Statistical studies allow analysts to estimate key parameters of cost or production models. Econometric analyses require a large data set to ensure reliable results. Obtaining the number of observations needed to derive an efficient and unbiased estimate of cost (or production) structures can often prove to be a difficult task. Regression results are sensitive to model specification (for example, a linear vs. a non-linear functional form). In addition, for some models, the interpretation of the error term becomes important.

The early studies tended to utilize Ordinary Least Squares (OLS) to estimate cost functions for firms. Due to data limitations, most of these studies were cross-sectional in nature. Besides using data from only a single year researchers utilized data from England and Wales or from the United States. These academic studies often focused on the relative performance of private vs. publicly-owned water and sewerage utilities. In addition, they investigated the extent of scale economies and economies of joint production (providing both water and sewerage services). In some cases, they considered the impacts of residential vs. industrial/commercial customers.

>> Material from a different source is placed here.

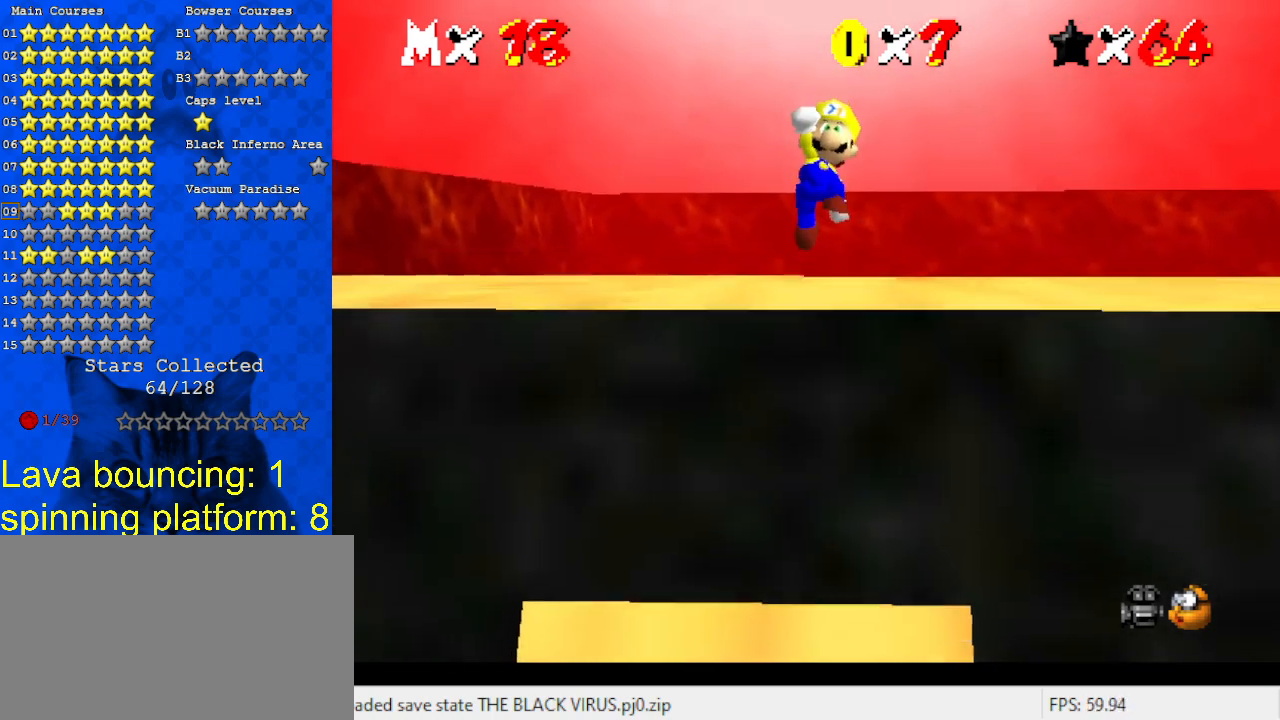
{"keys": ["ctrl", "shift", "up"], "events": [[233, "left", "up"], [467, "ctrl", "down"]]}
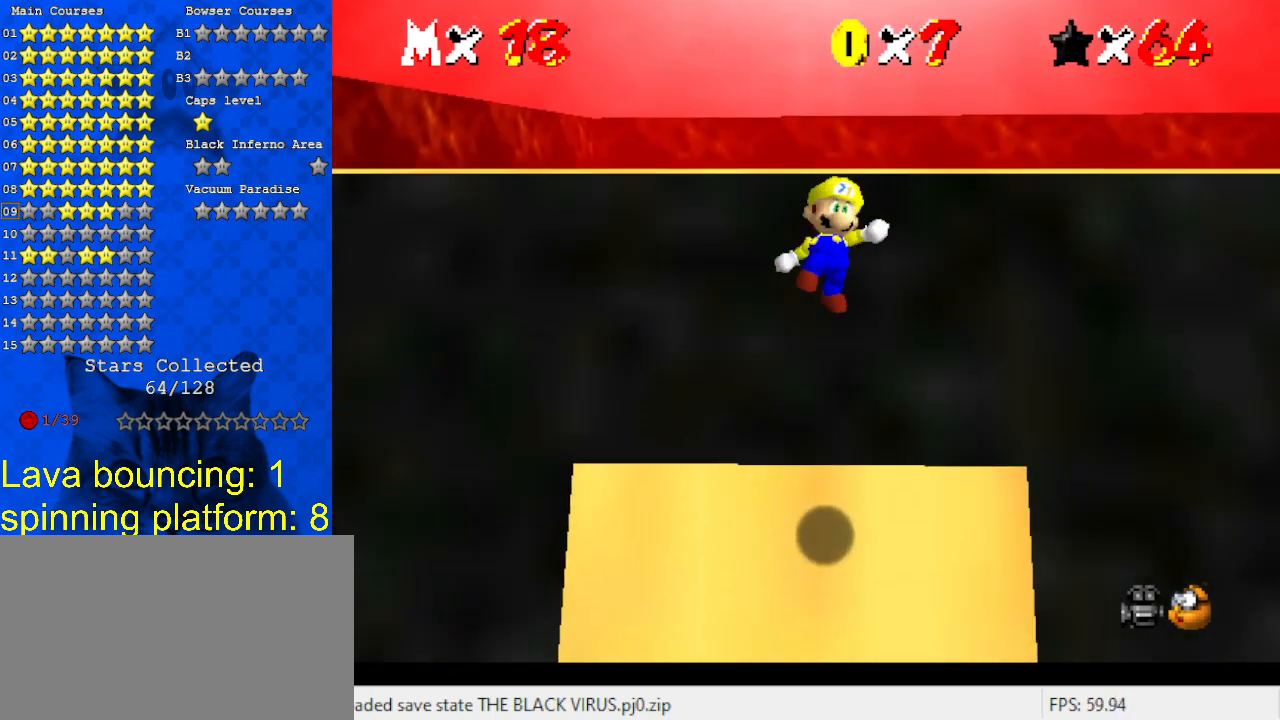
{"keys": ["left", "up"], "events": [[100, "left", "down"], [200, "ctrl", "up"], [233, "shift", "up"]]}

As data from Brazil, Peru, and other emerging nations became available, additional country studies were publishedoften using more advanced econometric (parametric) or non-parametric data analysis techniques. Studies of utilities in France, Italy, and other nations began to appear in the academic literature. Techniques associated with Stochastic Frontier Analysis began to be applied to both production functions and cost functions. Panel data facilitated the incorporation of customer density, topology, and other variables.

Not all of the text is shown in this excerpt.